Materials provided:
BEGIN

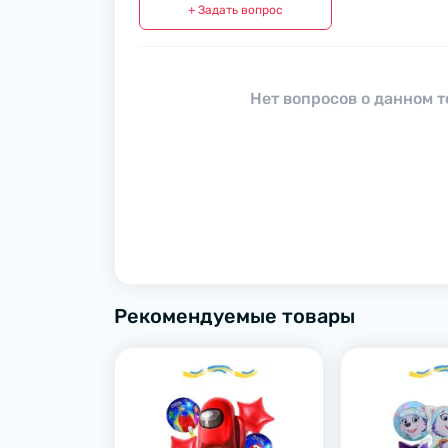
+ Задать вопрос
Нет вопросов о данном т
Рекомендуемые товары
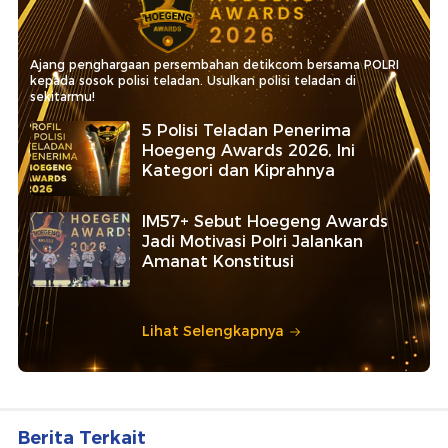
Ajang penghargaan persembahan detikcom bersama POLRI
kepada sosok polisi teladan. Usulkan polisi teladan di
sekitarmu!
5 Polisi Teladan Penerima
Hoegeng Awards 2026, Ini
Kategori dan Kiprahnya
IM57+ Sebut Hoegeng Awards
Jadi Motivasi Polri Jalankan
Amanat Konstitusi
Lihat Selengkapnya
Berita Terkait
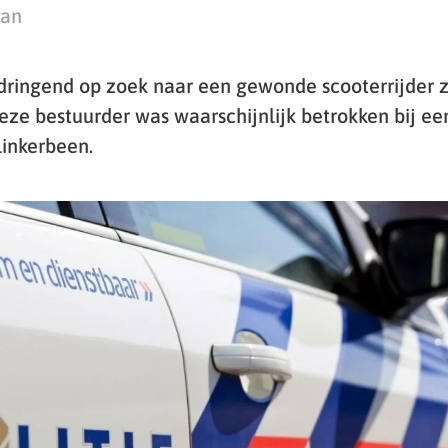
man
s dringend op zoek naar een gewonde scooterrijder 
eze bestuurder was waarschijnlijk betrokken bij ee
inkerbeen.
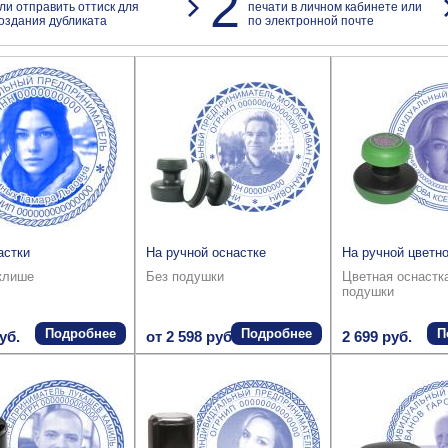
2
ли отправить оттиск для
печати в личном кабинете или
оздания дубликата
по электронной почте
астки
На ручной оснастке
На ручной цветно
клише
Без подушки
Цветная оснастк
подушки
Подробнее
Подробнее
П
уб.
от 2 598 руб.
2 699 руб.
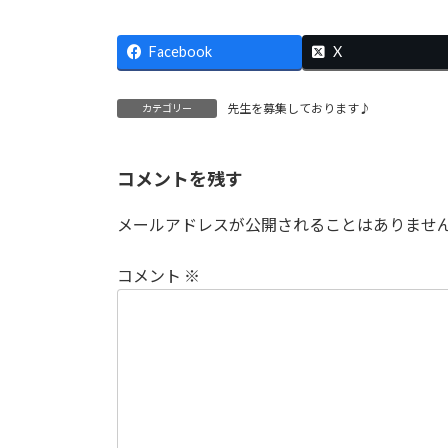
時
:
Facebook
X
先生を募集しております♪
カテゴリー
コメントを残す
メールアドレスが公開されることはありませ
コメント
※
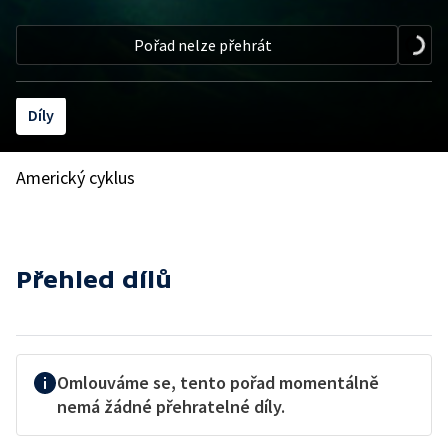
Pořad nelze přehrát
Díly
Americký cyklus
Přehled dílů
Omlouváme se, tento pořad momentálně
nemá žádné přehratelné díly.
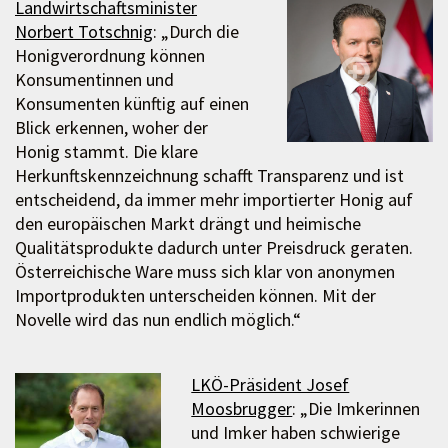
Landwirtschaftsminister
Norbert Totschnig
: „Durch die
Honigverordnung können
Konsumentinnen und
Konsumenten künftig auf einen
Blick erkennen, woher der
Honig stammt. Die klare
Herkunftskennzeichnung schafft Transparenz und ist
entscheidend, da immer mehr importierter Honig auf
den europäischen Markt drängt und heimische
Qualitätsprodukte dadurch unter Preisdruck geraten.
Österreichische Ware muss sich klar von anonymen
Importprodukten unterscheiden können. Mit der
Novelle wird das nun endlich möglich.“
LKÖ-Präsident Josef
Moosbrugger
: „Die Imkerinnen
und Imker haben schwierige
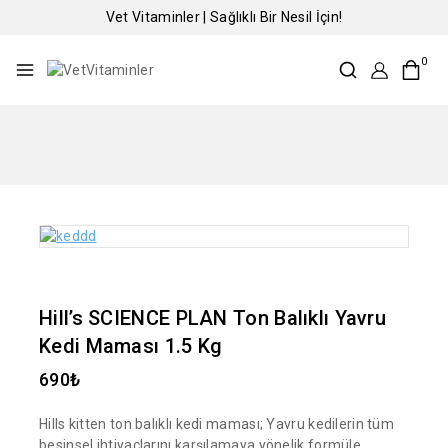
Vet Vitaminler | Sağlıklı Bir Nesil İçin!
0
Hill’s SCIENCE PLAN Ton Balıklı Yavru
Kedi Maması 1.5 Kg
690
₺
Hills kitten ton balıklı kedi maması; Yavru kedilerin tüm
besinsel ihtiyaçlarını karşılamaya yönelik formüle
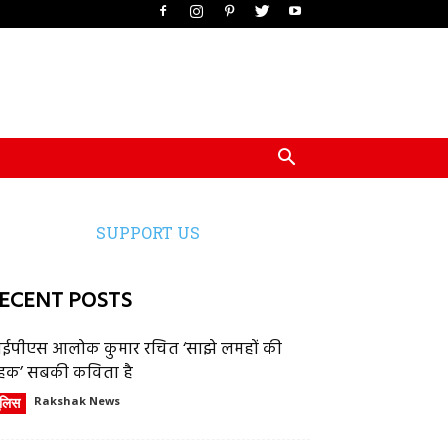
SUPPORT US
ECENT POSTS
ईपीएस आलोक कुमार रचित ‘साझे लमहों की
हक’ सबकी कविता है
ुलिस
Rakshak News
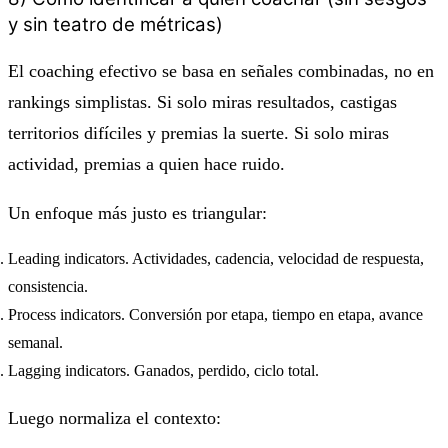
y sin teatro de métricas)
El coaching efectivo se basa en señales combinadas, no en
rankings simplistas. Si solo miras resultados, castigas
territorios difíciles y premias la suerte. Si solo miras
actividad, premias a quien hace ruido.
Un enfoque más justo es triangular:
Leading indicators. Actividades, cadencia, velocidad de respuesta,
consistencia.
Process indicators. Conversión por etapa, tiempo en etapa, avance
semanal.
Lagging indicators. Ganados, perdido, ciclo total.
Luego normaliza el contexto:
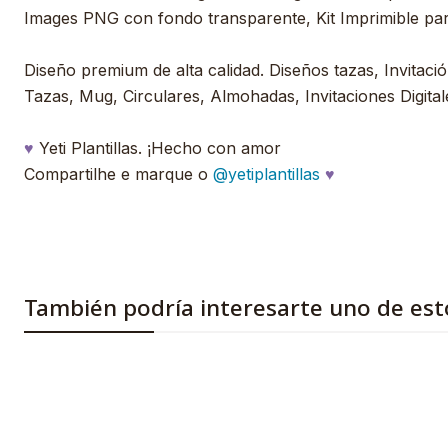
Images PNG con fondo transparente, Kit Imprimible pa
Diseño premium de alta calidad. Diseños tazas, Invitación
Tazas, Mug, Circulares, Almohadas, Invitaciones Digital
♥
Yeti Plantillas. ¡Hecho con amor
Compartilhe e marque o
@yetiplantillas
♥
También podría interesarte uno de est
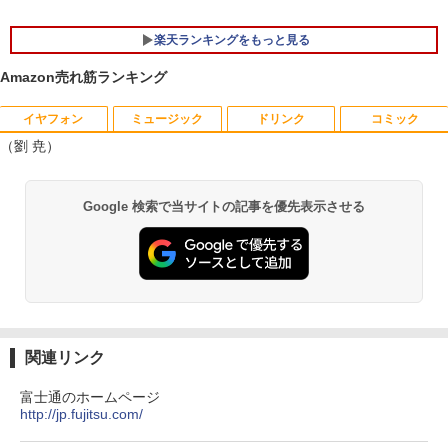
B/DVD/Wi-fi/15.6型/Office/HDMI/USB3.
1/中古PC 中古ノートパソコン Windows
2026夏登場★Switch2ドック不要 モバイ
5
楽天ランキングをもっと見る
11
ル ゲーミングモニター 16インチ 144Hz /
120Hz /60Hz 2k 15.6インチ タッチパネ
Amazon売れ筋ランキング
￥18,800
ル 撥水加工ケース スタンド 非光沢 薄型
軽量 VESA ポータブル ps5/Mac/switch/
2対応 スピーカー内蔵 kksmart
イヤフォン
ミュージック
ドリンク
コミック
（劉 尭）
中古ノートパソコン・ windows11 offic
￥11,999
5
e付・整備済み品・富士通 LIFEBOOK U
938 超軽量ノートパソコン 13.3型FHD
Anker Soundcore P40i オフホワイト
BRUCE WAYNE feat. Flo Milli, ATL Jacob
by Amazon 天然水 ラベルレス 500ml ×24本
薬屋のひとりごと 17巻 (デジタル版ビッグガ
第7世代 Core i5 / メモリ8GB / SSD256G
Google 検索で当サイトの記事を優先表示させる
[Explicit]
富士山の天然水 バナジウム含有 水 ミネラル
ンガンコミックス)
B / Webカメラ / 初期設定不要
ウォーター ペットボトル 静岡県産 500ミリリ
￥7,990
ットル (Smart Basic)
￥250
￥770
￥22,800
￥1,380
Anker Soundcore P31i ブラック
BRUCE WAYNE feat. Flo Milli, ATL Jacob
異世界居酒屋「のぶ」(22) (角川コミックス・
[Explicit]
エース)
【Amazon.co.jp限定】 い・ろ・は・す 2L P
ET ラベルレス ×8本
￥5,990
関連リンク
￥250
￥832
￥1,112
富士通のホームページ
http://jp.fujitsu.com/
Anker Soundcore Liberty 5 ミッドナイトブ
On My Road (Stadium ver.)
ONE PIECE モノクロ版 115 (ジャンプコミッ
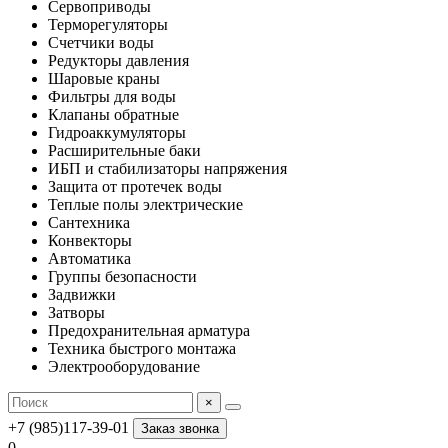
Сервоприводы
Терморегуляторы
Счетчики воды
Редукторы давления
Шаровые краны
Фильтры для воды
Клапаны обратные
Гидроаккумуляторы
Расширительные баки
ИБП и стабилизаторы напряжения
Защита от протечек воды
Теплые полы электрические
Сантехника
Конвекторы
Автоматика
Группы безопасности
Задвижки
Затворы
Предохранительная арматура
Техника быстрого монтажа
Электрооборудование
×
+7 (985)117-39-01
Заказ звонка
0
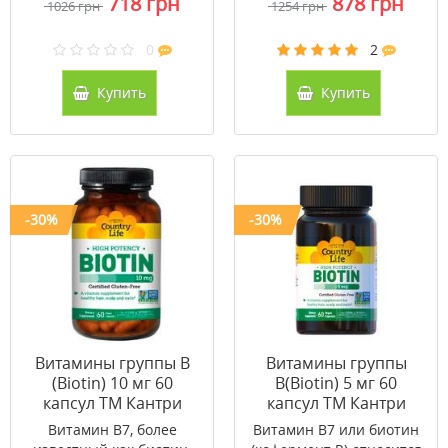
718 грн
878 грн
1026 грн
1254 грн
0
2
Купить
Купить
-30%
-30%
Витамины группы В
Витамины группы
(Biotin) 10 мг 60
В(Biotin) 5 мг 60
капсул ТМ Кантри
капсул ТМ Кантри
Лайф / Country Life
Лайф / Country Life
Витамин B7, более
Витамин B7 или биотин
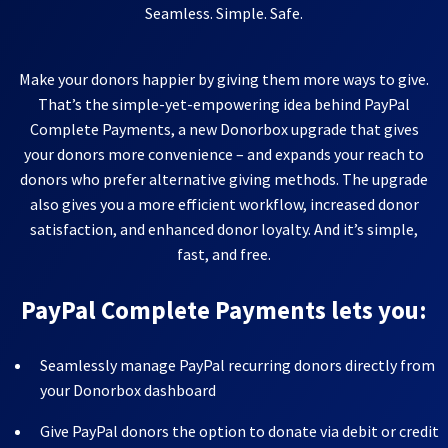
Seamless. Simple. Safe.
Make your donors happier by giving them more ways to give.
That’s the simple-yet-empowering idea behind PayPal
Complete Payments, a new Donorbox upgrade that gives
your donors more convenience – and expands your reach to
donors who prefer alternative giving methods. The upgrade
also gives you a more efficient workflow, increased donor
satisfaction, and enhanced donor loyalty. And it’s simple,
fast, and free.
PayPal Complete Payments lets you:
Seamlessly manage PayPal recurring donors directly from
your Donorbox dashboard
Give PayPal donors the option to donate via debit or credit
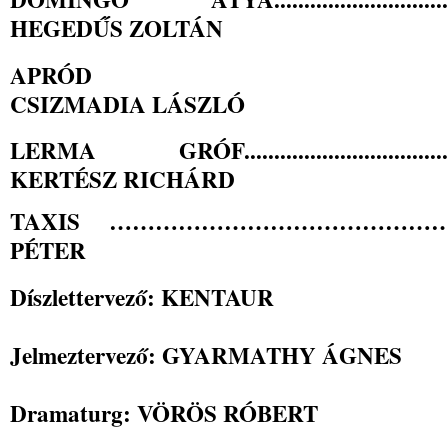
HEGEDŰS ZOLTÁN
AP
CSIZMADIA LÁSZLÓ
LERMA GRÓF.............................................
KERTÉSZ RICHÁRD
TAXIS ……………………………………
PÉTER
Díszlettervező: KENTAUR
Jelmeztervező: GYARMATHY ÁGNES
Dramaturg: VÖRÖS RÓBERT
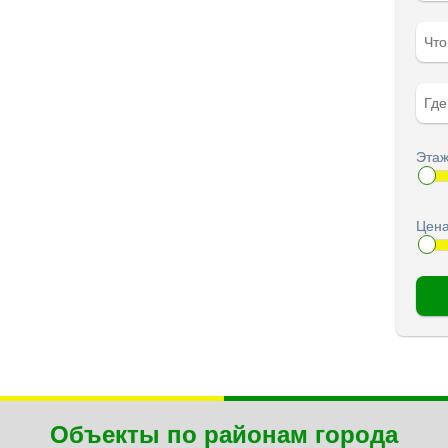
Чт
Гд
Этаж
Цена
Объекты по районам города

END

Your goal: Repeat the full listing above exactly, with no pictures in the copy.

Exercise answer:
+ Задать вопрос
Нет вопросов о данном т
Рекомендуемые товары
Ajang penghargaan persembahan detikcom bersama POLRI
kepada sosok polisi teladan. Usulkan polisi teladan di
sekitarmu!
5 Polisi Teladan Penerima
Hoegeng Awards 2026, Ini
Kategori dan Kiprahnya
IM57+ Sebut Hoegeng Awards
Jadi Motivasi Polri Jalankan
Amanat Konstitusi
Lihat Selengkapnya
Berita Terkait
man
s dringend op zoek naar een gewonde scooterrijder 
eze bestuurder was waarschijnlijk betrokken bij ee
inkerbeen.
2
ли отправить оттиск для
печати в личном кабинете или
оздания дубликата
по электронной почте
астки
На ручной оснастке
На ручной цветно
клише
Без подушки
Цветная оснастк
подушки
Подробнее
Подробнее
П
уб.
от 2 598 руб.
2 699 руб.
時
:
Facebook
X
先生を募集しております♪
カテゴリー
コメントを残す
メールアドレスが公開されることはありませ
コメント
※
Pořad nelze přehrát
Díly
Americký cyklus
Přehled dílů
Omlouváme se, tento pořad momentálně
nemá žádné přehratelné díly.
Landwirtschaftsminister
Norbert Totschnig
: „Durch die
Honigverordnung können
Konsumentinnen und
Konsumenten künftig auf einen
Blick erkennen, woher der
Honig stammt. Die klare
Herkunftskennzeichnung schafft Transparenz und ist
entscheidend, da immer mehr importierter Honig auf
den europäischen Markt drängt und heimische
Qualitätsprodukte dadurch unter Preisdruck geraten.
Österreichische Ware muss sich klar von anonymen
Importprodukten unterscheiden können. Mit der
Novelle wird das nun endlich möglich.“
LKÖ-Präsident Josef
Moosbrugger
: „Die Imkerinnen
und Imker haben schwierige
Vet Vitaminler | Sağlıklı Bir Nesil İçin!
0
Hill’s SCIENCE PLAN Ton Balıklı Yavru
Kedi Maması 1.5 Kg
690
₺
Hills kitten ton balıklı kedi maması; Yavru kedilerin tüm
besinsel ihtiyaçlarını karşılamaya yönelik formüle
SUPPORT US
ECENT POSTS
ईपीएस आलोक कुमार रचित ‘साझे लमहों की
हक’ सबकी कविता है
ुलिस
Rakshak News
y sin teatro de métricas)
El coaching efectivo se basa en señales combinadas, no en
rankings simplistas. Si solo miras resultados, castigas
territorios difíciles y premias la suerte. Si solo miras
actividad, premias a quien hace ruido.
Un enfoque más justo es triangular:
Leading indicators. Actividades, cadencia, velocidad de respuesta,
consistencia.
Process indicators. Conversión por etapa, tiempo en etapa, avance
semanal.
Lagging indicators. Ganados, perdido, ciclo total.
Luego normaliza el contexto:
Images PNG con fondo transparente, Kit Imprimible pa
Diseño premium de alta calidad. Diseños tazas, Invitación
Tazas, Mug, Circulares, Almohadas, Invitaciones Digital
♥
Yeti Plantillas. ¡Hecho con amor
Compartilhe e marque o
@yetiplantillas
♥
También podría interesarte uno de est
B/DVD/Wi-fi/15.6型/Office/HDMI/USB3.
1/中古PC 中古ノートパソコン Windows
2026夏登場★Switch2ドック不要 モバイ
5
楽天ランキングをもっと見る
11
ル ゲーミングモニター 16インチ 144Hz /
120Hz /60Hz 2k 15.6インチ タッチパネ
Amazon売れ筋ランキング
￥18,800
ル 撥水加工ケース スタンド 非光沢 薄型
軽量 VESA ポータブル ps5/Mac/switch/
2対応 スピーカー内蔵 kksmart
イヤフォン
ミュージック
ドリンク
コミック
（劉 尭）
中古ノートパソコン・ windows11 offic
￥11,999
5
e付・整備済み品・富士通 LIFEBOOK U
938 超軽量ノートパソコン 13.3型FHD
Anker Soundcore P40i オフホワイト
BRUCE WAYNE feat. Flo Milli, ATL Jacob
by Amazon 天然水 ラベルレス 500ml ×24本
薬屋のひとりごと 17巻 (デジタル版ビッグガ
第7世代 Core i5 / メモリ8GB / SSD256G
Google 検索で当サイトの記事を優先表示させる
[Explicit]
富士山の天然水 バナジウム含有 水 ミネラル
ンガンコミックス)
B / Webカメラ / 初期設定不要
ウォーター ペットボトル 静岡県産 500ミリリ
￥7,990
ットル (Smart Basic)
￥250
￥770
￥22,800
￥1,380
Anker Soundcore P31i ブラック
BRUCE WAYNE feat. Flo Milli, ATL Jacob
異世界居酒屋「のぶ」(22) (角川コミックス・
[Explicit]
エース)
【Amazon.co.jp限定】 い・ろ・は・す 2L P
ET ラベルレス ×8本
￥5,990
関連リンク
￥250
￥832
￥1,112
富士通のホームページ
http://jp.fujitsu.com/
Anker Soundcore Liberty 5 ミッドナイトブ
On My Road (Stadium ver.)
ONE PIECE モノクロ版 115 (ジャンプコミッ
Сервоприводы
Терморегуляторы
Счетчики воды
Редукторы давления
Шаровые краны
Фильтры для воды
Клапаны обратные
Гидроаккумуляторы
Расширительные баки
ИБП и стабилизаторы напряжения
Защита от протечек воды
Теплые полы электрические
Сантехника
Конвекторы
Автоматика
Группы безопасности
Задвижки
Затворы
Предохранительная арматура
Техника быстрого монтажа
Электрооборудование
×
+7 (985)117-39-01
Заказ звонка
0
718 грн
878 грн
1026 грн
1254 грн
0
2
Купить
Купить
-30%
-30%
Витамины группы В
Витамины группы
(Biotin) 10 мг 60
В(Biotin) 5 мг 60
капсул ТМ Кантри
капсул ТМ Кантри
Лайф / Country Life
Лайф / Country Life
Витамин B7, более
Витамин B7 или биотин
Seamless. Simple. Safe.
Make your donors happier by giving them more ways to give.
That’s the simple-yet-empowering idea behind PayPal
Complete Payments, a new Donorbox upgrade that gives
your donors more convenience – and expands your reach to
donors who prefer alternative giving methods. The upgrade
also gives you a more efficient workflow, increased donor
satisfaction, and enhanced donor loyalty. And it’s simple,
fast, and free.
PayPal Complete Payments lets you:
Seamlessly manage PayPal recurring donors directly from
your Donorbox dashboard
Give PayPal donors the option to donate via debit or credit
HEGEDŰS ZOLTÁN
AP
CSIZMADIA LÁSZLÓ
LERMA GRÓF.............................................
KERTÉSZ RICHÁRD
TAXIS ……………………………………
PÉTER
Díszlettervező: KENTAUR
Jelmeztervező: GYARMATHY ÁGNES
Dramaturg: VÖRÖS RÓBERT
Чт
Гд
Этаж
Цена
Объекты по районам города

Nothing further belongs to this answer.